A critical review of nanoplastic bioaccumulation data and a unified toxicokinetic model: from teleosts to human brain

Nanoplastics (NP) are now detected in human blood and organs at concentrations reaching hundreds to thousands of parts per million, yet no quantitative framework has linked short-term laboratory uptake kinetics to long-term, organ-specific bioaccumulation in humans. Here we develop a minimal, mechanistically grounded toxicokinetic model that represents organisms as a sequential two-compartment system comprising a systemic gate-blood compartment governing entry and circulation, and organ-level tissue compartments controlling retention. Reanalysis of six independent uptake and depuration datasets in teleost fish (spanning four species, multiple organs, particle sizes from 20 to 500~nm, and exposure concentrations across four orders of magnitude) reveals a striking data collapse when expressed in normalized variables. This collapse shows that uptake dynamics are universally governed by a single dimensionless parameter, the systemic excretion capacity, which is generically small under experimental conditions, implying prolonged systemic residence of NP. Exploiting the scale-free structure of the model, we extrapolate these kinetics to humans and demonstrate that direct exposure from air and water cannot account for reported organ burdens, even under conservative assumptions of negligible clearance.

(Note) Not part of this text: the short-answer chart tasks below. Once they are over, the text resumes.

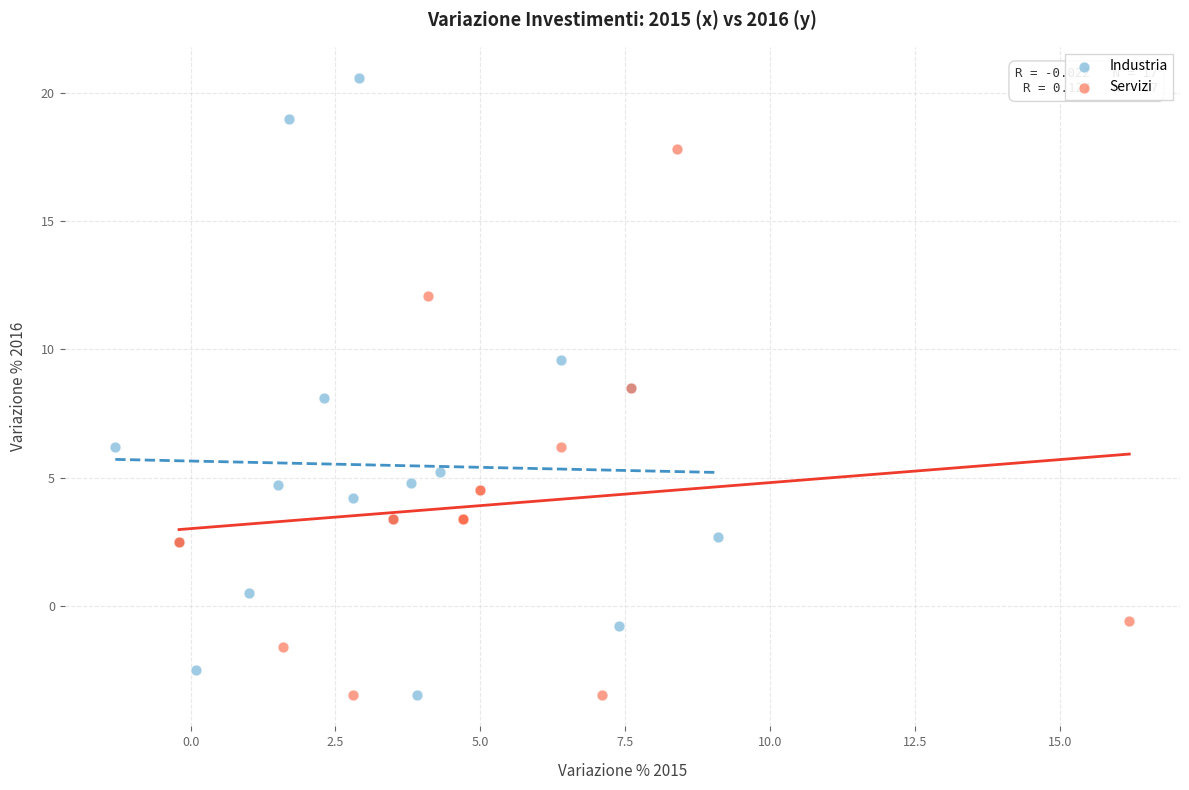

Which series reaches the maximum Y coordinate?

Industria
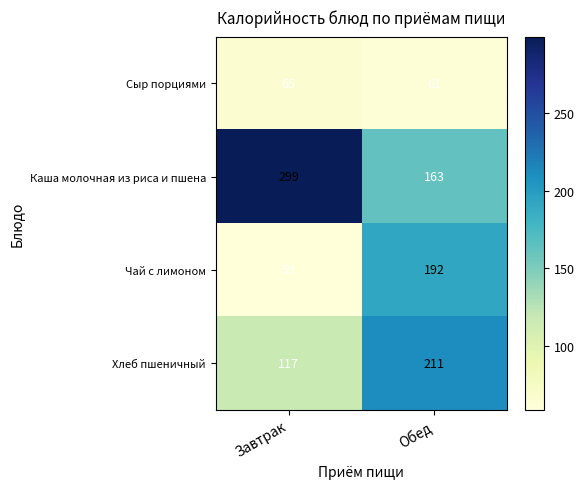

What is the average value of the Чай с лимоном series?

126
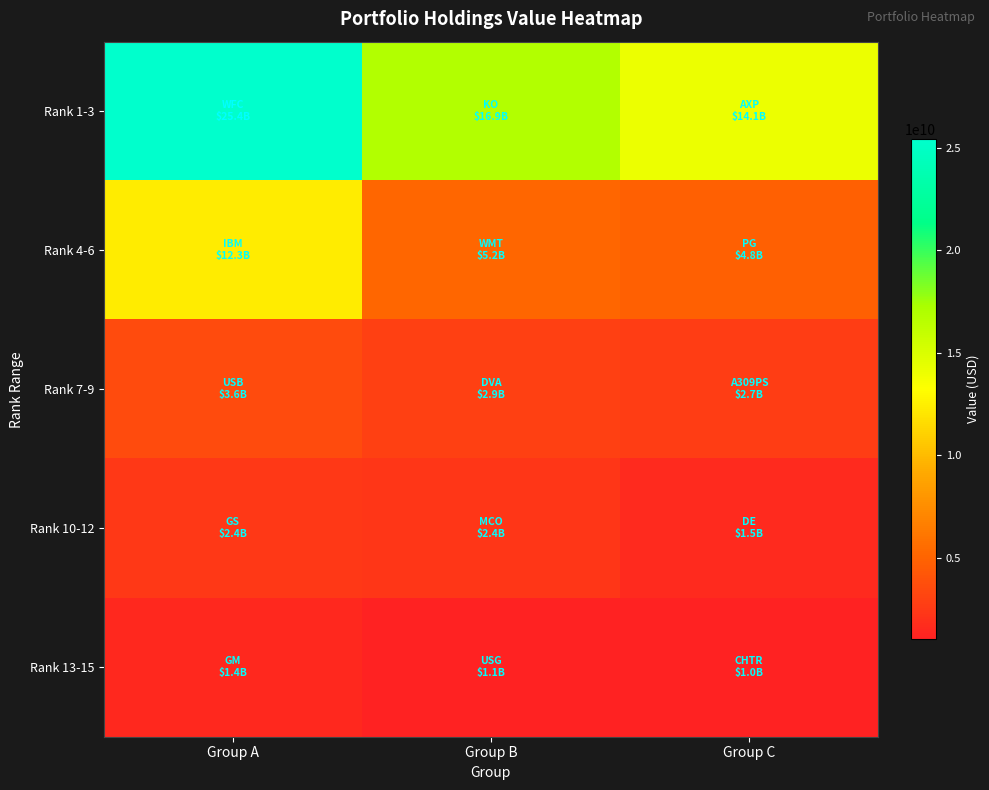

Reading right to left, transcribe all the data shown in this chart.

Rank 1-3: Group C=14105859000	Group B=16887999000	Group A=25406775000
Rank 4-6: Group C=4808922000	Group B=5185887000	Group A=12349358000
Rank 7-9: Group C=2718346000	Group B=2920956000	Group A=3600249000
Rank 10-12: Group C=1512562000	Group B=2363611000	Group A=2448370000
Rank 13-15: Group C=1032751000	Group B=1091666000	Group A=1431311000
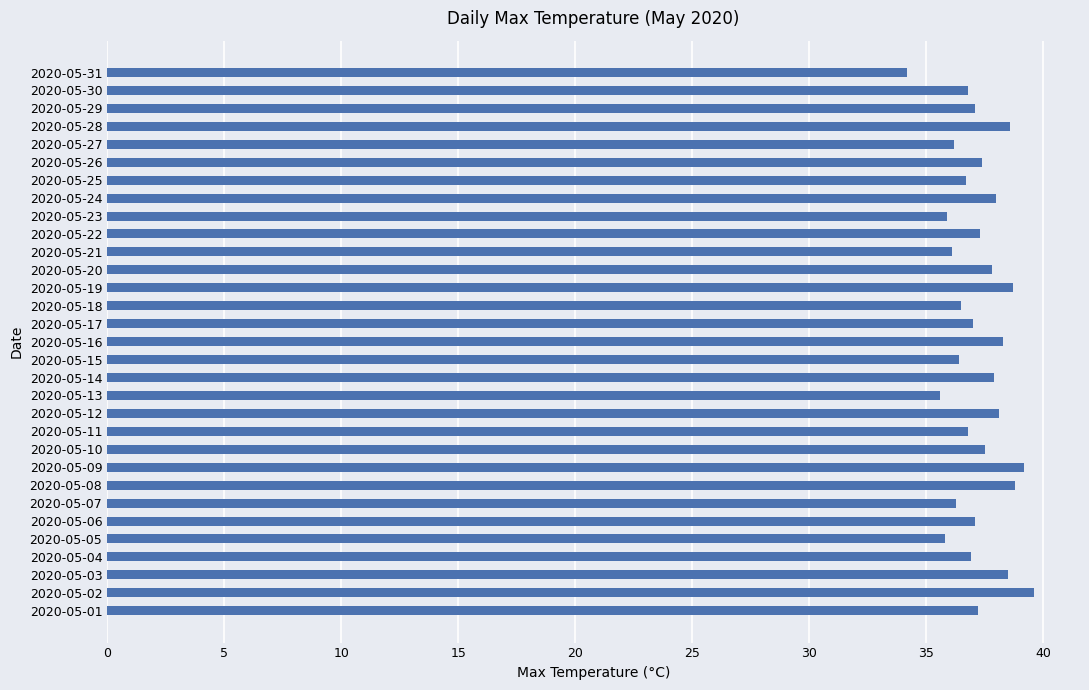

Approximately how many times larger is the value at 2020-05-26 compared to 2020-05-19?

1.0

Instead, mass-balance constraints identify dietary intake as the dominant pathway for systemic loading. At steady state, human organ concentrations follow a robust cubic scaling with tissue lipid fraction, yielding blood-to-brain enrichment factors of order $10^{3}$--$10^{4}$. This lipid-mediated enrichment, combined with inefficient systemic depuration, explains why the brain emerges as a dominant sink for environmental nanoplastics. Our results establish a unified, predictive toxicokinetic framework that quantitatively bridges short-term animal experiments and chronic human bioaccumulation.